Exercise requirements >> Edit the lines below by replacing "bounding box" with "enclosing rectangle" wherever it occurs, and leave everything else unchanged.
--- start ---
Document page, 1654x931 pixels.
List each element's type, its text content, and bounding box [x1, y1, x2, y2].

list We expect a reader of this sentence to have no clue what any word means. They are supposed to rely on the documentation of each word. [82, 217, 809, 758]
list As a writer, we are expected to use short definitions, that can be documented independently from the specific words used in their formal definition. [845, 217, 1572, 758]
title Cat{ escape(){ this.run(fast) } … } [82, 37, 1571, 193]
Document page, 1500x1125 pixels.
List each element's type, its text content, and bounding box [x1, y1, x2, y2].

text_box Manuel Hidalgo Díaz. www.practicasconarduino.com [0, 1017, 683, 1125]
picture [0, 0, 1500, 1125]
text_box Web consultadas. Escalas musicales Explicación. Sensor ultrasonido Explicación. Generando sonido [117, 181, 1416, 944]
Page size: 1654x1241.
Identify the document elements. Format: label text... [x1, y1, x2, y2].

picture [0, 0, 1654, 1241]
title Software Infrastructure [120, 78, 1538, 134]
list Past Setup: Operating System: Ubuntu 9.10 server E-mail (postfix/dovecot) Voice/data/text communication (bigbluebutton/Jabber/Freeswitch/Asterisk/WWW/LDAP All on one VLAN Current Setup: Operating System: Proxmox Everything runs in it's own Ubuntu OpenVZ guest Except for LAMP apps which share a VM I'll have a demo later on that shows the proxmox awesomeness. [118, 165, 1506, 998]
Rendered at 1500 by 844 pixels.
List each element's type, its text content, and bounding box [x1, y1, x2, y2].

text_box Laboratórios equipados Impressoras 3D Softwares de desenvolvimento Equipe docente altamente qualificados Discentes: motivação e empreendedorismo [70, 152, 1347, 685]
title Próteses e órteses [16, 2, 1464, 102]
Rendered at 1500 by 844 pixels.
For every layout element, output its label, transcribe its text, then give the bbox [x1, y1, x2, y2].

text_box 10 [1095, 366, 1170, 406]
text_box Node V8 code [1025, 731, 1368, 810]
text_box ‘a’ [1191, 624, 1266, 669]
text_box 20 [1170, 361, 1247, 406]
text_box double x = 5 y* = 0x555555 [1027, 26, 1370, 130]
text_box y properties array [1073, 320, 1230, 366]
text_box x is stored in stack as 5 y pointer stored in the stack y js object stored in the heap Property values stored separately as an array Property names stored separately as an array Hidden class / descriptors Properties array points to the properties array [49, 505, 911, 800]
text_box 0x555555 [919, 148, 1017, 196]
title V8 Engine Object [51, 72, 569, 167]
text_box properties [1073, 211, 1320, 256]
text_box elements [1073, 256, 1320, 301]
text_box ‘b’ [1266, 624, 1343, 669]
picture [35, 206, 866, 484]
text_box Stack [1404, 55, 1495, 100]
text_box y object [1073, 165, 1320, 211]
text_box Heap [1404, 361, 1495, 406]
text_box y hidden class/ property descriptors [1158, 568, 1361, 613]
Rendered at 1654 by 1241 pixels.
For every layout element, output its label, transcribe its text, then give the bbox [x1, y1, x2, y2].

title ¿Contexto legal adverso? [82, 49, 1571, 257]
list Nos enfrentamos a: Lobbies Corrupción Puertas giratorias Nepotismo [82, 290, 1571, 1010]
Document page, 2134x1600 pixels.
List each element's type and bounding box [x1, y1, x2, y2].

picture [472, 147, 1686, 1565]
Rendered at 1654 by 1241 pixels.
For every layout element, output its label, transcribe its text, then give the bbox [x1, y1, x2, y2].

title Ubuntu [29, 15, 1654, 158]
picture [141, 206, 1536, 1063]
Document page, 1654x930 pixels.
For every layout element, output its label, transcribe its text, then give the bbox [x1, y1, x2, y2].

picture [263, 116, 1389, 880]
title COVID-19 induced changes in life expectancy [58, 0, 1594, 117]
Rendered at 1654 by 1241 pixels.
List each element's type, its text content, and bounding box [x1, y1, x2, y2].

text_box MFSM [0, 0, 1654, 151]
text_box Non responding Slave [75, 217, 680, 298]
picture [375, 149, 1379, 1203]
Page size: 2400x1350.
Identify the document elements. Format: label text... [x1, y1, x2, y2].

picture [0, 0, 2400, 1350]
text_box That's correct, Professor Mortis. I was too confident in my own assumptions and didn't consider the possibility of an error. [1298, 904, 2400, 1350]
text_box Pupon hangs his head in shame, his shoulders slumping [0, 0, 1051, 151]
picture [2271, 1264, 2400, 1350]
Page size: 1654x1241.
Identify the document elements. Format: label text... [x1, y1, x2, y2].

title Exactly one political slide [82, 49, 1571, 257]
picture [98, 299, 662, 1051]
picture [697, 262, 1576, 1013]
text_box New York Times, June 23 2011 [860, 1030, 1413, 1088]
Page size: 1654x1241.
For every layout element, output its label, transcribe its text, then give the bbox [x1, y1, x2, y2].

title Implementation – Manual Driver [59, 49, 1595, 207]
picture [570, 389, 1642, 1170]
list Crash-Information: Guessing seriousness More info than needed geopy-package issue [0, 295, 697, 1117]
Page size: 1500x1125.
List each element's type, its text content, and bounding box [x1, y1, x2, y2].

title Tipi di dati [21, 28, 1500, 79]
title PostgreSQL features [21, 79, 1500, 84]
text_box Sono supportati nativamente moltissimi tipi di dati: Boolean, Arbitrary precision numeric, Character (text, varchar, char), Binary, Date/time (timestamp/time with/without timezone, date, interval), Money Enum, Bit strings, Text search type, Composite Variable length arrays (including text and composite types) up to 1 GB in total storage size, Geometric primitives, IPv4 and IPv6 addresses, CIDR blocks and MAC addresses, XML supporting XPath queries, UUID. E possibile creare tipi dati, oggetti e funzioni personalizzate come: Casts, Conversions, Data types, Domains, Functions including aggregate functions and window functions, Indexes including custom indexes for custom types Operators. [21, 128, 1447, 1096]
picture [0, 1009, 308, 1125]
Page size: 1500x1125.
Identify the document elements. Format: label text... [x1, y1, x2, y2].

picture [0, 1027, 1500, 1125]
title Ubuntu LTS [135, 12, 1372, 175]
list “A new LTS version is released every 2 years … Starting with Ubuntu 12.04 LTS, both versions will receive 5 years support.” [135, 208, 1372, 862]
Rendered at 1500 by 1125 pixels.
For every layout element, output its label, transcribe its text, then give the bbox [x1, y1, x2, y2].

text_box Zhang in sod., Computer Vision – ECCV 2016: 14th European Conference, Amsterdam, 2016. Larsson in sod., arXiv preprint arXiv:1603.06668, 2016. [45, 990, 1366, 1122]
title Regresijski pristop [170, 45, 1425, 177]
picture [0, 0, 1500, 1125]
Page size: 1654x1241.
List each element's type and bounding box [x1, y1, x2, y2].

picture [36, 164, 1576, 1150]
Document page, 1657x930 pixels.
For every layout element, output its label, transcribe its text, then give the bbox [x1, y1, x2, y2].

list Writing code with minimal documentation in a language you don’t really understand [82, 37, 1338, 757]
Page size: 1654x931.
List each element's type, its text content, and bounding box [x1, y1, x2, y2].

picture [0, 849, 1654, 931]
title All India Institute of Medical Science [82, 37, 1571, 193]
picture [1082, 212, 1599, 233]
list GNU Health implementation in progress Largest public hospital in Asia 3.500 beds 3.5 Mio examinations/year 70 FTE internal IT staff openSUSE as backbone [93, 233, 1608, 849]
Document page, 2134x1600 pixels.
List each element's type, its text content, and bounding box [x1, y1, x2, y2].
--- end ---
Output of the exercise >>
Document page, 1654x931 pixels.
List each element's type, its text content, and enclosing rectangle [x1, y1, x2, y2].

list We expect a reader of this sentence to have no clue what any word means. They are supposed to rely on the documentation of each word. [82, 217, 809, 758]
list As a writer, we are expected to use short definitions, that can be documented independently from the specific words used in their formal definition. [845, 217, 1572, 758]
title Cat{ escape(){ this.run(fast) } … } [82, 37, 1571, 193]
Document page, 1500x1125 pixels.
List each element's type, its text content, and enclosing rectangle [x1, y1, x2, y2].

text_box Manuel Hidalgo Díaz. www.practicasconarduino.com [0, 1017, 683, 1125]
picture [0, 0, 1500, 1125]
text_box Web consultadas. Escalas musicales Explicación. Sensor ultrasonido Explicación. Generando sonido [117, 181, 1416, 944]
Page size: 1654x1241.
Identify the document elements. Format: label text... [x1, y1, x2, y2].

picture [0, 0, 1654, 1241]
title Software Infrastructure [120, 78, 1538, 134]
list Past Setup: Operating System: Ubuntu 9.10 server E-mail (postfix/dovecot) Voice/data/text communication (bigbluebutton/Jabber/Freeswitch/Asterisk/WWW/LDAP All on one VLAN Current Setup: Operating System: Proxmox Everything runs in it's own Ubuntu OpenVZ guest Except for LAMP apps which share a VM I'll have a demo later on that shows the proxmox awesomeness. [118, 165, 1506, 998]
Rendered at 1500 by 844 pixels.
List each element's type, its text content, and enclosing rectangle [x1, y1, x2, y2].

text_box Laboratórios equipados Impressoras 3D Softwares de desenvolvimento Equipe docente altamente qualificados Discentes: motivação e empreendedorismo [70, 152, 1347, 685]
title Próteses e órteses [16, 2, 1464, 102]
Rendered at 1500 by 844 pixels.
For every layout element, output its label, transcribe its text, then give the bbox [x1, y1, x2, y2].

text_box 10 [1095, 366, 1170, 406]
text_box Node V8 code [1025, 731, 1368, 810]
text_box ‘a’ [1191, 624, 1266, 669]
text_box 20 [1170, 361, 1247, 406]
text_box double x = 5 y* = 0x555555 [1027, 26, 1370, 130]
text_box y properties array [1073, 320, 1230, 366]
text_box x is stored in stack as 5 y pointer stored in the stack y js object stored in the heap Property values stored separately as an array Property names stored separately as an array Hidden class / descriptors Properties array points to the properties array [49, 505, 911, 800]
text_box 0x555555 [919, 148, 1017, 196]
title V8 Engine Object [51, 72, 569, 167]
text_box properties [1073, 211, 1320, 256]
text_box elements [1073, 256, 1320, 301]
text_box ‘b’ [1266, 624, 1343, 669]
picture [35, 206, 866, 484]
text_box Stack [1404, 55, 1495, 100]
text_box y object [1073, 165, 1320, 211]
text_box Heap [1404, 361, 1495, 406]
text_box y hidden class/ property descriptors [1158, 568, 1361, 613]
Rendered at 1654 by 1241 pixels.
For every layout element, output its label, transcribe its text, then give the bbox [x1, y1, x2, y2].

title ¿Contexto legal adverso? [82, 49, 1571, 257]
list Nos enfrentamos a: Lobbies Corrupción Puertas giratorias Nepotismo [82, 290, 1571, 1010]
Document page, 2134x1600 pixels.
List each element's type and enclosing rectangle [x1, y1, x2, y2].

picture [472, 147, 1686, 1565]
Rendered at 1654 by 1241 pixels.
For every layout element, output its label, transcribe its text, then give the bbox [x1, y1, x2, y2].

title Ubuntu [29, 15, 1654, 158]
picture [141, 206, 1536, 1063]
Document page, 1654x930 pixels.
For every layout element, output its label, transcribe its text, then give the bbox [x1, y1, x2, y2].

picture [263, 116, 1389, 880]
title COVID-19 induced changes in life expectancy [58, 0, 1594, 117]
Rendered at 1654 by 1241 pixels.
List each element's type, its text content, and enclosing rectangle [x1, y1, x2, y2].

text_box MFSM [0, 0, 1654, 151]
text_box Non responding Slave [75, 217, 680, 298]
picture [375, 149, 1379, 1203]
Page size: 2400x1350.
Identify the document elements. Format: label text... [x1, y1, x2, y2].

picture [0, 0, 2400, 1350]
text_box That's correct, Professor Mortis. I was too confident in my own assumptions and didn't consider the possibility of an error. [1298, 904, 2400, 1350]
text_box Pupon hangs his head in shame, his shoulders slumping [0, 0, 1051, 151]
picture [2271, 1264, 2400, 1350]
Page size: 1654x1241.
Identify the document elements. Format: label text... [x1, y1, x2, y2].

title Exactly one political slide [82, 49, 1571, 257]
picture [98, 299, 662, 1051]
picture [697, 262, 1576, 1013]
text_box New York Times, June 23 2011 [860, 1030, 1413, 1088]
Page size: 1654x1241.
For every layout element, output its label, transcribe its text, then give the bbox [x1, y1, x2, y2].

title Implementation – Manual Driver [59, 49, 1595, 207]
picture [570, 389, 1642, 1170]
list Crash-Information: Guessing seriousness More info than needed geopy-package issue [0, 295, 697, 1117]
Page size: 1500x1125.
List each element's type, its text content, and enclosing rectangle [x1, y1, x2, y2].

title Tipi di dati [21, 28, 1500, 79]
title PostgreSQL features [21, 79, 1500, 84]
text_box Sono supportati nativamente moltissimi tipi di dati: Boolean, Arbitrary precision numeric, Character (text, varchar, char), Binary, Date/time (timestamp/time with/without timezone, date, interval), Money Enum, Bit strings, Text search type, Composite Variable length arrays (including text and composite types) up to 1 GB in total storage size, Geometric primitives, IPv4 and IPv6 addresses, CIDR blocks and MAC addresses, XML supporting XPath queries, UUID. E possibile creare tipi dati, oggetti e funzioni personalizzate come: Casts, Conversions, Data types, Domains, Functions including aggregate functions and window functions, Indexes including custom indexes for custom types Operators. [21, 128, 1447, 1096]
picture [0, 1009, 308, 1125]
Page size: 1500x1125.
Identify the document elements. Format: label text... [x1, y1, x2, y2].

picture [0, 1027, 1500, 1125]
title Ubuntu LTS [135, 12, 1372, 175]
list “A new LTS version is released every 2 years … Starting with Ubuntu 12.04 LTS, both versions will receive 5 years support.” [135, 208, 1372, 862]
Rendered at 1500 by 1125 pixels.
For every layout element, output its label, transcribe its text, then give the bbox [x1, y1, x2, y2].

text_box Zhang in sod., Computer Vision – ECCV 2016: 14th European Conference, Amsterdam, 2016. Larsson in sod., arXiv preprint arXiv:1603.06668, 2016. [45, 990, 1366, 1122]
title Regresijski pristop [170, 45, 1425, 177]
picture [0, 0, 1500, 1125]
Page size: 1654x1241.
List each element's type and enclosing rectangle [x1, y1, x2, y2].

picture [36, 164, 1576, 1150]
Document page, 1657x930 pixels.
For every layout element, output its label, transcribe its text, then give the bbox [x1, y1, x2, y2].

list Writing code with minimal documentation in a language you don’t really understand [82, 37, 1338, 757]
Page size: 1654x931.
List each element's type, its text content, and enclosing rectangle [x1, y1, x2, y2].

picture [0, 849, 1654, 931]
title All India Institute of Medical Science [82, 37, 1571, 193]
picture [1082, 212, 1599, 233]
list GNU Health implementation in progress Largest public hospital in Asia 3.500 beds 3.5 Mio examinations/year 70 FTE internal IT staff openSUSE as backbone [93, 233, 1608, 849]
Document page, 2134x1600 pixels.
List each element's type, its text content, and enclosing rectangle [x1, y1, x2, y2].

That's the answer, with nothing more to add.